- _Supplied passage_:

On 9/9/2014 10:30 PM, Chuck Lever wrote:
> This crash happens when booting v3.17-rcN on any of my IB-enabled
> systems. I have both ConnectX-2 and mthca systems, all are affected.
>
> I bisected this to:
>
> commit e0f31d8498676fda36289603a054d0d490aa2679
> Author:     Govindarajulu Varadarajan <_govind@gmx.com>
> AuthorDate: Mon Jun 23 16:07:58 2014 +0530
> Commit:     David S. Miller <davem@davemloft.net>
> CommitDate: Mon Jun 23 14:32:19 2014 -0700
>
>      flow_keys: Record IP layer protocol in skb_flow_dissect()
>
>      skb_flow_dissect() dissects only transport header type in ip_proto. It dose not
>      give any information about IPv4 or IPv6.
>      This patch adds new member, n_proto, to struct flow_keys. Which records the
>      IP layer type. i.e IPv4 or IPv6.
>      This can be used in netdev->ndo_rx_flow_steer driver function to dissect flow.
>      Adding new member to flow_keys increases the struct size by around 4 bytes.
>      This causes BUILD_BUG_ON(sizeof(qcb->data) < sz); to fail in
>      qdisc_cb_private_validate()
>      So increase data size by 4
>
>      Signed-off-by: Govindarajulu Varadarajan <_govind@gmx.com>
>      Signed-off-by: David S. Miller <davem@davemloft.net>
>
>
> This commit includes a hunk that increases the size of struct qdisc_skb_cb
> by at least 4 bytes:
>
>> diff --git a/include/net/sch_generic.h b/include/net/sch_generic.h
>> index 624f985..a3cfb8e 100644
>> --- a/include/net/sch_generic.h
>> +++ b/include/net/sch_generic.h
>> @@ -231,7 +231,7 @@ struct qdisc_skb_cb {
>>          unsigned int            pkt_len;
>>          u16                     slave_dev_queue_mapping;
>>          u16                     _pad;
>> -       unsigned char           data[20];
>> +       unsigned char           data[24];
>>   };
>>   
>>   static inline void qdisc_cb_private_validate(const struct sk_buff *skb, int sz)

- _Supplied information_:
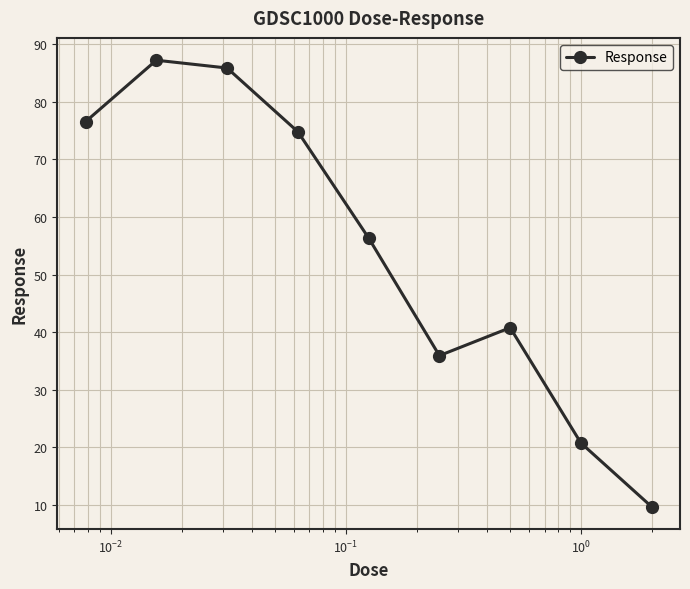

What is the difference between the second highest and minimum values?

76.3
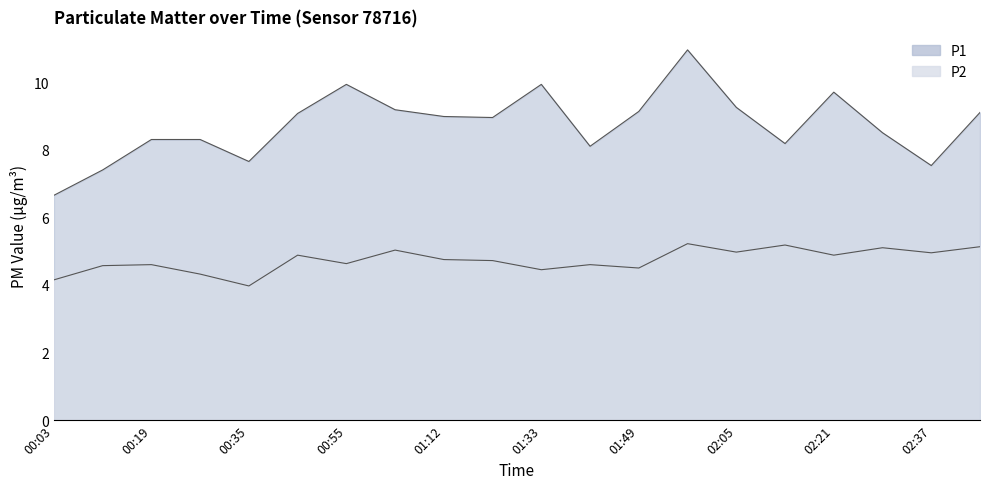

Does the chart display data point markers on the line(s)?

No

- _What you are asked to do_: Please summarize the crash report in exactly two sentences. The material after the text stands apart from it.

- _Solution for this exercise_: Booting v3.17-rcN crashes every IB-enabled system the reporter has, including both ConnectX-2 and mthca machines, and the crash was bisected to commit e0f31d8498676fda36289603a054d0d490aa2679, which adds an n_proto member to struct flow_keys to record whether the IP layer is IPv4 or IPv6. That commit also contains a hunk that grows struct qdisc_skb_cb by at least 4 bytes, changing its data array from 20 to 24 bytes.